I am with those who generally shun rallies, and the reason is because at 35', our monohull is generally the slowest boat of the pack where the boats making up rallies commonly average in the low- to mid-40s length and are measurably faster. This puts us at a disadvantage for selected moorings/anchorages with spots already taken by the pack by the time we arrive, and it makes us the stragglers for clearing in procedures.

Second, you necessarily come and go with the pack--when it's time for the pack to leave, you leave. If you are not ready, too bad. We don't like sailing on that kind of schedule and pressure.

Third, and I'll echo others above, the packs are indeed insular and they tend to interact more with themselves rather than the locals of the countries they visit. One of the best parts of cruising is to get to know the way of life in different countries and to explore those features that appeal to you but may not necessarily appeal to the sailors in the pack.

Is there safety in numbers?
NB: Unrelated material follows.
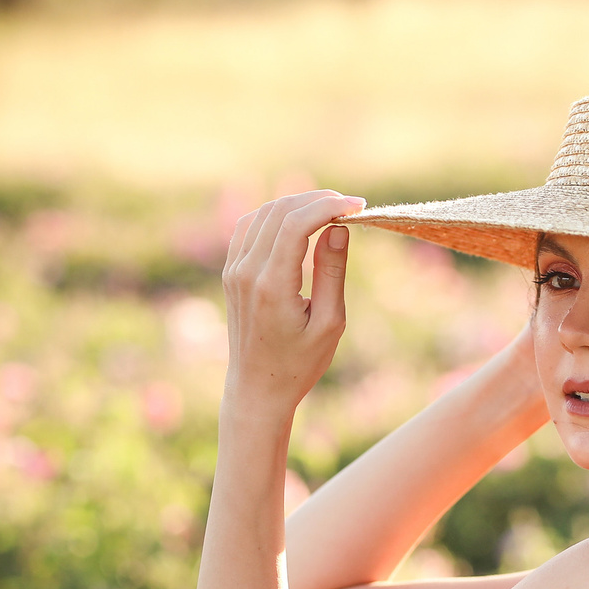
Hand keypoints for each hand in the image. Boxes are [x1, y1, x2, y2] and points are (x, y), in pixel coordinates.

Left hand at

Certainly. But if you end up in a mishap or somehow get stranded, it generally is possible to get to a place of safety and execute necessary repairs in spite of the pack. In an extreme case, your repairs may kick you out of the pack because they will have moved on while you are stuck with repairs.

In our case, we left Florida in January 2017 (5 years ago!) and have made it as far as Darwin, Australia, 16,430 miles. We have been in Australia for 3 years, but 2 of those years were because of Covid travel restrictions. Thankfully, Australia is a great place to be "stranded." At the end of each leg, there are always repairs to make to the boat, or upgrades that you think desirable, or there could be medical issues to deal with. It is nice to take our time to do what needs to be done, and take extra time to do the kind of visiting and sightseeing that we like.

We have considered rallies from time to time, and we have met others who have been in rallies. We have rejected them for the reasons above. And finally, it seems that the rally members seem to maximize their time sailing as fast as possible from point A to point B, and that's just not us. We like going slow, using sailing as a means to get somewhere and don't really care about the qualilty of sailing fast so much as the quality of sailing comfortably, maximizing the weather to our advantage, and visiting foreign lands. As others have said before me, sailing is simply the most expensive way to travel for free. It is the experience of seeing other countries that drives us, rather than focusing on the speed and the sailing of the boat.

With all that has been written above, you should be able to assess your own situation and see if your outlook about rallies coincides with your expected sailing and traveling experiences. Good luck on however you choose.